__Aim of the task__: Reproduce the records line for line, starting from the first line and stopping after the line that contains "14周年！パーティ 9月21日(日)のお知らせ。". Omit the pictures from the output.

Page-level text extractions:
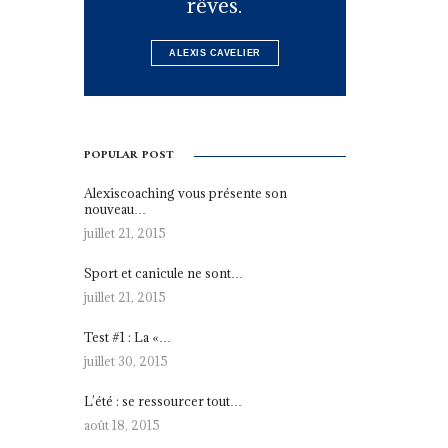
rêves.
ALEXIS CAVELIER
POPULAR POST
Alexiscoaching vous présente son
nouveau…
juillet 21, 2015
Sport et canicule ne sont…
juillet 21, 2015
Test #1 : La «…
juillet 30, 2015
L’été : se ressourcer tout…
août 18, 2015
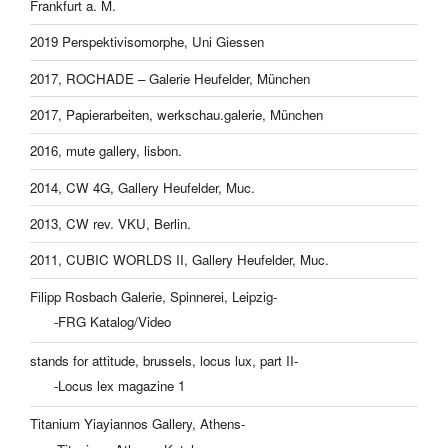
Frankfurt a. M.
2019 Perspektivisomorphe, Uni Giessen
2017, ROCHADE – Galerie Heufelder, München
2017, Papierarbeiten, werkschau.galerie, München
2016, mute gallery, lisbon.
2014, CW 4G, Gallery Heufelder, Muc.
2013, CW rev. VKU, Berlin.
2011, CUBIC WORLDS II, Gallery Heufelder, Muc.
Filipp Rosbach Galerie, Spinnerei, Leipzig-
-FRG Katalog/Video
stands for attitude, brussels, locus lux, part II-
-Locus lex magazine 1
Titanium Yiayiannos Gallery, Athens-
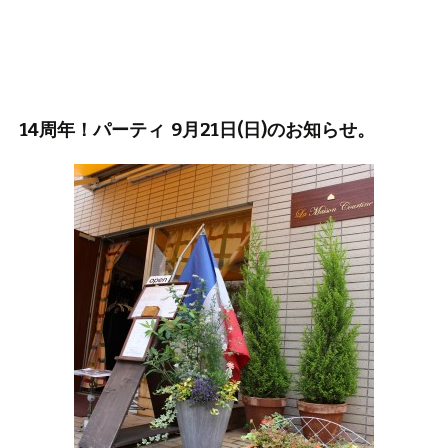
14周年！パーティ 9月21日(日)のお知らせ。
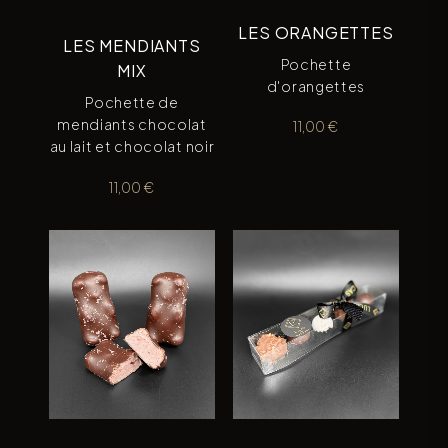
LES ORANGETTES
LES MENDIANTS
Pochette
MIX
d'orangettes
Pochette de
mendiants chocolat
11,00
€
au lait et chocolat noir
11,00
€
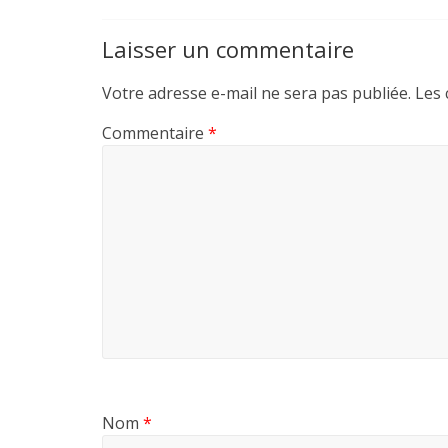
Laisser un commentaire
Votre adresse e-mail ne sera pas publiée.
Les 
Commentaire
*
Nom
*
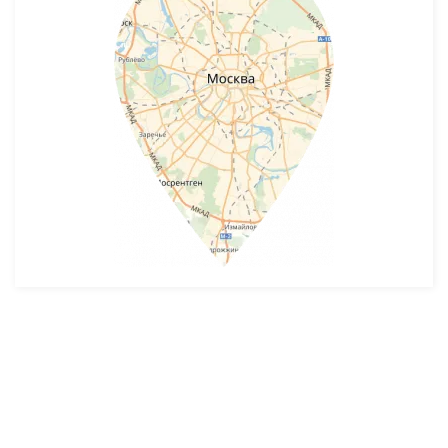
Разработка и продвижение -
SeoZom
© 2026 novostroyrf.ru - Новостройки.
Любая информация, представленная на сайте, носит информационный
характер и не является публичной офертой, не является приглашением
делать оферты и не содержит существенных условий сделок,
заключаемых застройщиком. Описание объекта строительства и
инфраструктуры, представленное на сайте, является концепцией и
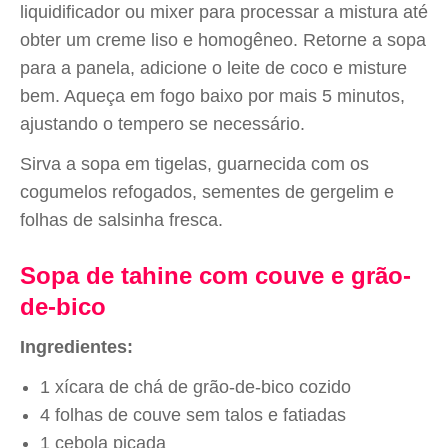
liquidificador ou mixer para processar a mistura até
obter um creme liso e homogêneo. Retorne a sopa
para a panela, adicione o leite de coco e misture
bem. Aqueça em fogo baixo por mais 5 minutos,
ajustando o tempero se necessário.
Sirva a sopa em tigelas, guarnecida com os
cogumelos refogados, sementes de gergelim e
folhas de salsinha fresca.
Sopa de tahine com couve e grão-
de-bico
Ingredientes:
1 xícara de chá de grão-de-bico cozido
4 folhas de couve sem talos e fatiadas
1 cebola picada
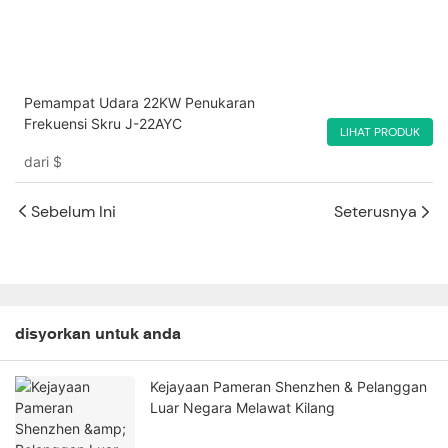
Pemampat Udara 22KW Penukaran
Frekuensi Skru J-22AYC
LIHAT PRODUK
dari
$
Sebelum Ini
Seterusnya
disyorkan untuk anda
Kejayaan Pameran Shenzhen & Pelanggan
Luar Negara Melawat Kilang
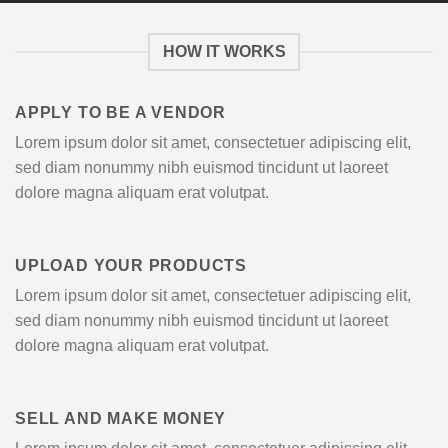
HOW IT WORKS
APPLY TO BE A VENDOR
Lorem ipsum dolor sit amet, consectetuer adipiscing elit,
sed diam nonummy nibh euismod tincidunt ut laoreet
dolore magna aliquam erat volutpat.
UPLOAD YOUR PRODUCTS
Lorem ipsum dolor sit amet, consectetuer adipiscing elit,
sed diam nonummy nibh euismod tincidunt ut laoreet
dolore magna aliquam erat volutpat.
SELL AND MAKE MONEY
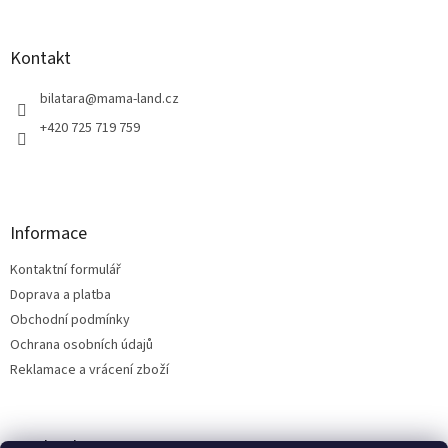
á
p
a
Kontakt
t
í
bilatara
@
mama-land.cz
+420 725 719 759
Informace
Kontaktní formulář
Doprava a platba
Obchodní podmínky
Ochrana osobních údajů
Reklamace a vrácení zboží
Facebook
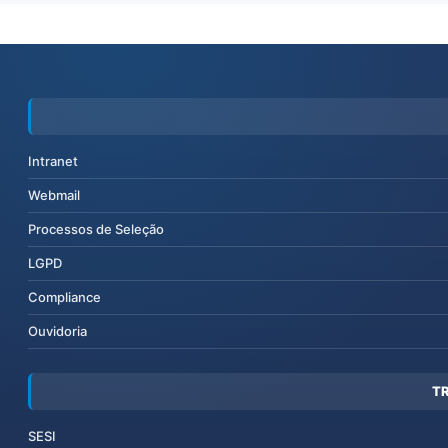
Intranet
Webmail
Processos de Seleção
LGPD
Compliance
Ouvidoria
T
SESI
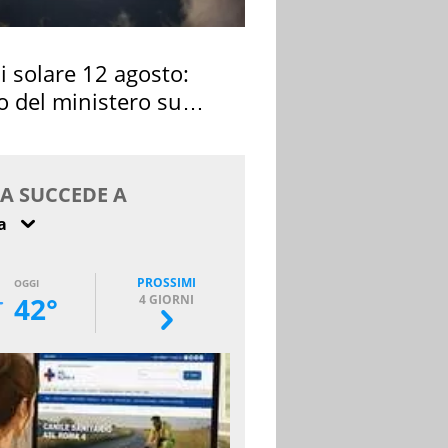
si solare 12 agosto:
o del ministero su
 osservarla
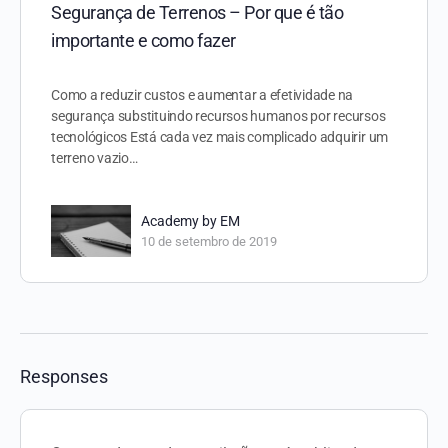
Segurança de Terrenos – Por que é tão
importante e como fazer
Como a reduzir custos e aumentar a efetividade na
segurança substituindo recursos humanos por recursos
tecnológicos Está cada vez mais complicado adquirir um
terreno vazio…
Academy by EM
10 de setembro de 2019
Responses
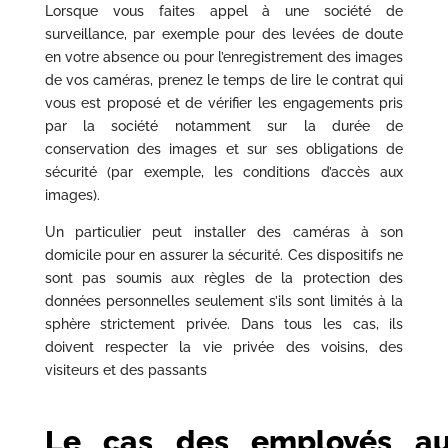
Lorsque vous faites appel à une société de
surveillance, par exemple pour des levées de doute
en votre absence ou pour l’enregistrement des images
de vos caméras, prenez le temps de lire le contrat qui
vous est proposé et de vérifier les engagements pris
par la société notamment sur la durée de
conservation des images et sur ses obligations de
sécurité (par exemple, les conditions d’accès aux
images).
Un particulier peut installer des caméras à son
domicile pour en assurer la sécurité. Ces dispositifs ne
sont pas soumis aux règles de la protection des
données personnelles seulement s’ils sont limités à la
sphère strictement privée. Dans tous les cas, ils
doivent respecter la vie privée des voisins, des
visiteurs et des passants
Le cas des employés au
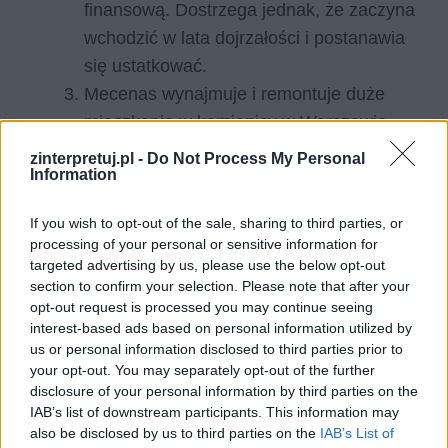
finansową. Dostrzega jednak, że zaczyna
wchodzić w lata dojrzałości i postanawia
się ustatkować.
Mecenas wynajmuje i remontuje duże
mieszkanie w kamienicy w Warszawie.
Przestaje poświęcać aż tyle czasu na
zinterpretuj.pl -
Do Not Process My Personal
Information
pracę i robi wszystko, by jego mieszkanie
było miejscem jak najbardziej
If you wish to opt-out of the sale, sharing to third parties, or
eleganckim.
processing of your personal or sensitive information for
Pan Tomasz postanawia się ożenić,
targeted advertising by us, please use the below opt-out
section to confirm your selection. Please note that after your
jednak poszukiwania żony nie przynoszą
opt-out request is processed you may continue seeing
skutku przez wiele lat.
interest-based ads based on personal information utilized by
Dom pana Tomasza staje się kulturalno-
us or personal information disclosed to third parties prior to
your opt-out. You may separately opt-out of the further
artystycznym salonem znanym w całym
disclosure of your personal information by third parties on the
mieście.
IAB’s list of downstream participants. This information may
Do mieszkania naprzeciwko lokalu pana
also be disclosed by us to third parties on the
IAB’s List of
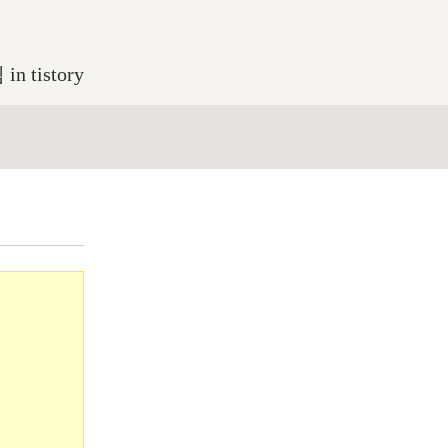
 tistory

__Problem solution__:
rêves.
ALEXIS CAVELIER
POPULAR POST
Alexiscoaching vous présente son
nouveau…
juillet 21, 2015
Sport et canicule ne sont…
juillet 21, 2015
Test #1 : La «…
juillet 30, 2015
L’été : se ressourcer tout…
août 18, 2015
Frankfurt a. M.
2019 Perspektivisomorphe, Uni Giessen
2017, ROCHADE – Galerie Heufelder, München
2017, Papierarbeiten, werkschau.galerie, München
2016, mute gallery, lisbon.
2014, CW 4G, Gallery Heufelder, Muc.
2013, CW rev. VKU, Berlin.
2011, CUBIC WORLDS II, Gallery Heufelder, Muc.
Filipp Rosbach Galerie, Spinnerei, Leipzig-
-FRG Katalog/Video
stands for attitude, brussels, locus lux, part II-
-Locus lex magazine 1
Titanium Yiayiannos Gallery, Athens-
14周年！パーティ 9月21日(日)のお知らせ。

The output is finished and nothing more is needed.